Los estudiantes se olvidan
de estudiar, y gastan su tiempo en asistir a clases; los profesores se olvidan
de investigar, y gastan su tiempo asistiendo a clases o a reuniones sobre las
clases, todo es presencial y rutinario. Afortunadamente, empieza a cobrar
cuerpo la conciencia sobre lo inútil de este sistema y de las actitudes que lo
nutren. Mucho tienen que cambiar las cosas para que una nueva educación se
ponga en marcha, pero es una de las pocas armas con que contamos para abrirnos paso en un mundo cada vez
más complejo, más exigente y menos tolerante con la mediocridad.
Misterios de los aparatos
Misterios de los aparatos
3 comentarios:
Querido José Luis: Este comentario tuyo me ha recordado dolorosamente la cantidad de años que me llevó hacer mi ingeniería, haciendo cosas difíciles pero inútiles, no aprendiendo demasiado (para el tiempo invertido), y sobre todo aprendiendo mecánicamente, sin ejercitar la creatividad o la invención. Se ponían obstáculos absurdos aumentados, además, con una cultura del miedo que te hacía pensar que todo era muy difícil y que lo normal era suspender o no presentarse a los exámenes (se diría incluso que el prestigio de algunas asignaturas y profesores se medía en función del número de suspensos o no prsentados - ¡el mundo al revés!); un miedo atenazador que yo sufrí durante unos cuantos años, hasta que aprendí qué había que hacer para aprobar (no tanto para aprender). (De todos modos, esto quizá ya cambió un poco con un plan de estudios nuevo en los años 90.)
La biblioteca era nominal; un espacio (minúsculo) para estudiar, donde sólo se podía sacar un libro y sólo durante un día, y además había que pedírselo a un bibliotecario amargado y desagradable (al principio de todo no había acceso directo a la colección). Claro que la colección era de risa. ¡Y los alumnos siempre valoraron muy bien la biblioteca en las encuestas! Luego la reformaron y se convirtió en lugar de estudio preferido incluso de estudiantes de otras facultades.

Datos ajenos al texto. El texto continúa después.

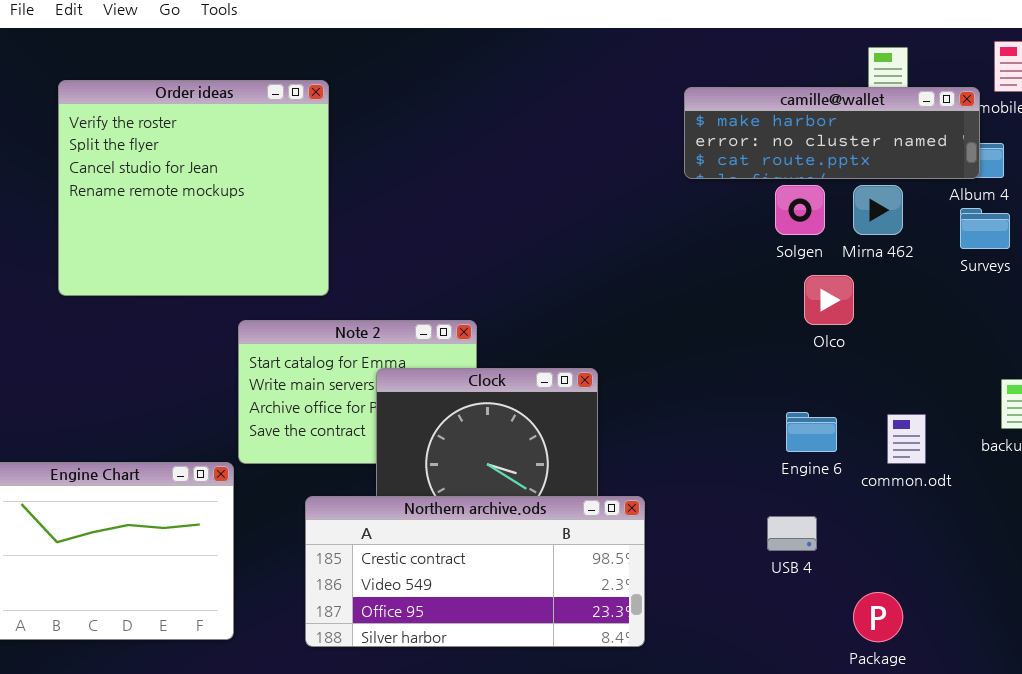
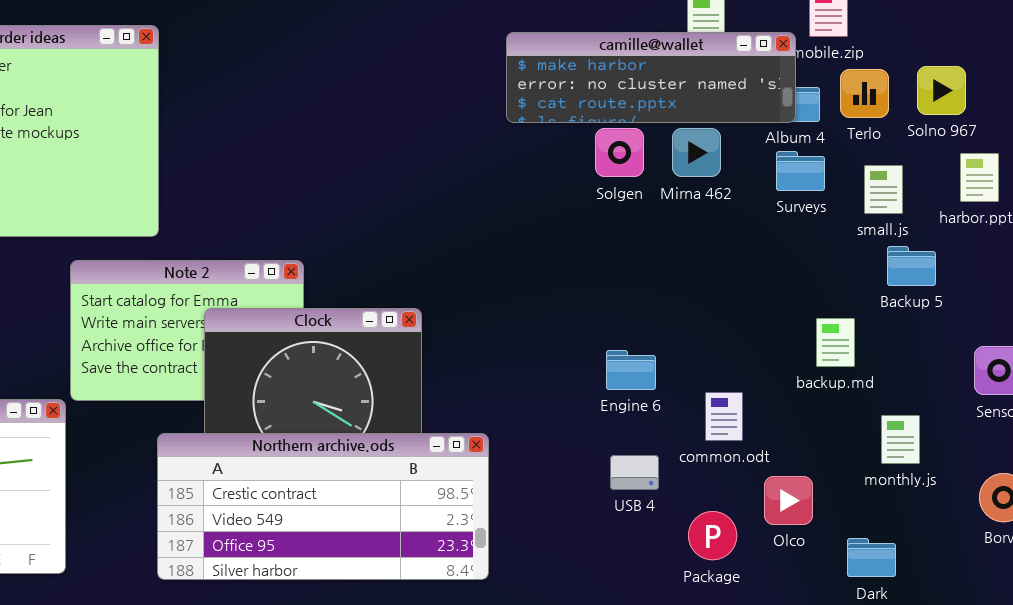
Olco: [804,275,854,325] -> [764,476,813,525], moved
common.odt: [887,414,926,464] -> [705,392,743,441], moved
Northern archive.ods: [305,496,645,647] -> [157,433,489,580], moved
USB 4: [767,516,817,551] -> [610,455,659,490], moved
Package: [853,592,903,642] -> [688,511,737,560], moved

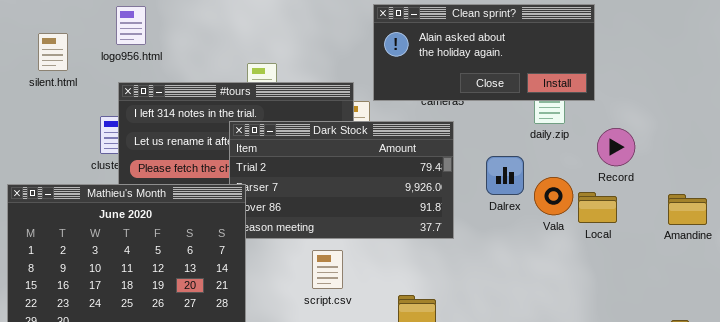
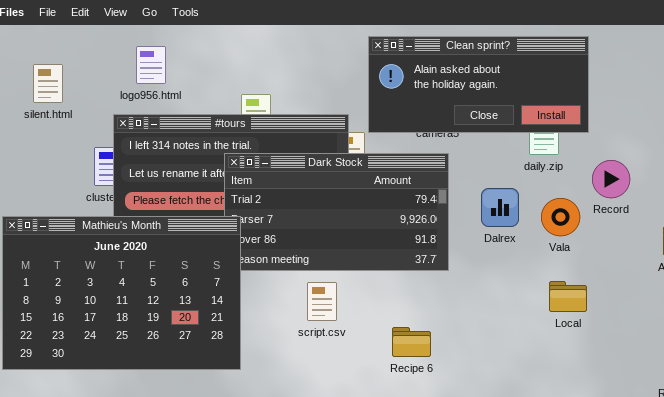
logo956.html: [116,6,146,45] -> [136,46,166,84], moved
Vala: [534,177,573,215] -> [541,198,580,236], moved
Local: [578,192,617,223] -> [549,281,587,312], moved

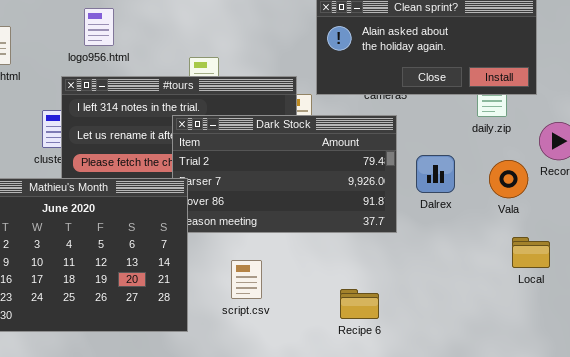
Dalrex: [481,188,519,227] -> [416,155,455,193], moved
Local: [549,281,587,312] -> [512,237,550,268], moved
script.csv: [307,282,337,321] -> [231,260,262,299], moved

Ahora está mucho mejor que al principio de los 90, pero sin ser una gran biblioteca. (La buena opinión sobre la misma creo que se debía al desconocimiento. La gente no había visto las cinco bibliotecas centrales de University College London - sólo una, la de ciencias, tenía cinco plantas, un millón de volúmenes y se podían sacar de diez en diez hasta dos meses; y tenía unas zonas de estudio estupendas.)
¡Y ahí aguanté! Y eso que desde el primer día, después de haber pasado un año en University College London, tuve la impresión de que aquello era como volver al colegio.
... ¡Y ahí sigo! Recalé en un grupo estupendo que se desmarcaba de casi todo lo demás que había visto: ponen el énfasis en aprender y crear, no en la dificultad para aprobar. Estoy haciendo el doctorado con ellos, y muy contento. Esto muestra que aún en un modelo fallido (y con medios limitados y trabas como las que mencionas), individuos excepcionales pueden marcar una gran diferencia.
Un abrazo,
David
Lo tremendo es la cantidad de gente que nunca cae en que estas situaciones son malas, evitables. Lo veo día a día, pero espero que se vaya mejorando, me anima lo que me cuentas.
La verdad es que, echando la vista atrás, veo que a lo largo de mi vida he tenido algunos profesores excepcionales, brillantes, inspiradores y buenos (en ambos sentidos). A pesar de haber sido (creo) perjudicado por malos modelos educativos y algunos malos individuos, me tengo que sentir muy afortunado.